I very rarely write short stories. Over the past five, ten years I can probably count them on one hand. When I do, however, I usually enjoy them — and find among them some of my favourite pieces.
This story, Reflection, was written a good few years ago. It’s a bit of fun, quite dark, but I’m still rather fond of it.
Enjoy — but let me know if you don’t 😉
I started watching her in the early summer of 1990, when she was in her first year as a fully trained nurse — and I was rather less than what I am now. In retrospect, it’s difficult for me to say what it was, exactly, that attracted me to her. I like to think it was something divine, something beyond the everyday. But, quite possibly, it was something far simpler than that, something chemical, something imbued with nature — even if it weren’t something everyone would easily understand. Even if it weren’t something everyone would easily believe.

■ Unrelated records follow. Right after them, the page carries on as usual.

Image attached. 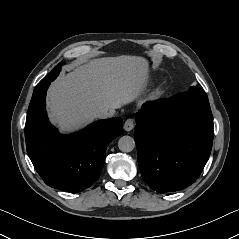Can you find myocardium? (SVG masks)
I'll use <instances>...</instances> for the list:
<instances>
[{
    "label": "myocardium",
    "instance_id": "1",
    "mask_svg": "<svg viewBox=\"0 0 239 239\" xmlns=\"http://www.w3.org/2000/svg\"><path fill=\"white\" fill-rule=\"evenodd\" d=\"M163 95V91L161 89H158L154 94V99H158Z\"/></svg>",
    "mask_w": 239,
    "mask_h": 239
}]
</instances>
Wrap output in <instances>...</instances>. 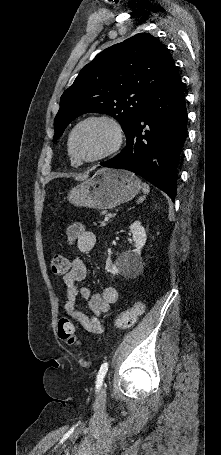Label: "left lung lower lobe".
Returning <instances> with one entry per match:
<instances>
[{
  "mask_svg": "<svg viewBox=\"0 0 221 455\" xmlns=\"http://www.w3.org/2000/svg\"><path fill=\"white\" fill-rule=\"evenodd\" d=\"M186 135L183 83L174 66L139 112L127 136L126 147L101 165L132 171L174 200L177 168Z\"/></svg>",
  "mask_w": 221,
  "mask_h": 455,
  "instance_id": "1",
  "label": "left lung lower lobe"
}]
</instances>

She was beautiful; there was no denying that. Her dark, auburn hair and her fair skin — unmarked by time or trauma — held a certain quality that made her appear somehow apart from the rest of her kind. Her hazel eyes spoke of intelligence and wit, a willingness to laugh, a predilection to cry. And her body, even when dressed in the badly fitting uniform of her profession, had a shape that knew when to stop. It didn’t push it, didn’t try to be something it could never be — and in so doing, it achieved a kind of superiority most bodies can only dream of… if bodies dream at all, which I’m sure they do. But it was none of this. Not the hair, not the skin, not the eyes — and certainly not the body — that drew me to her in those earlier times.
Yes, it was something more. Something I couldn’t and still can’t quite put my finger on. Yes, I like to think some god placed a hand on either side of my head and turned it so that and I might see her. For whatever reason, I was destined to watch her — destined to reflect the life she represented. Whatever that entailed.
You might say we had been together for about six months when she started seeing Gregory. Gregory was a nice enough man, if a little slow in picking out the subtleties of his and Julie’s existence. He couldn’t understand the complexity of the relationship he shared with my stunning, highly attractive counterpart. Couldn’t understand it, and never would. No matter how long he sat in her living room, absorbing the names on the spines of the books on the bookshelves, he would never come as close to knowing her as I did — as I do. Similarly, he could listen to every CD in her collection, the rock, the jazz, the new wave and the Country and Western atrocities her father had bought her in an effort to share his passion with her (the kind of obscenity that sent shivers up and down my spine). And still — still he would be ignorant of who she was, and what part he played in her life. He would be forever incapable of understanding the way the two of them meshed — not in the way lovers should, as he would have no doubt liked to imagine, but in a more fateful way.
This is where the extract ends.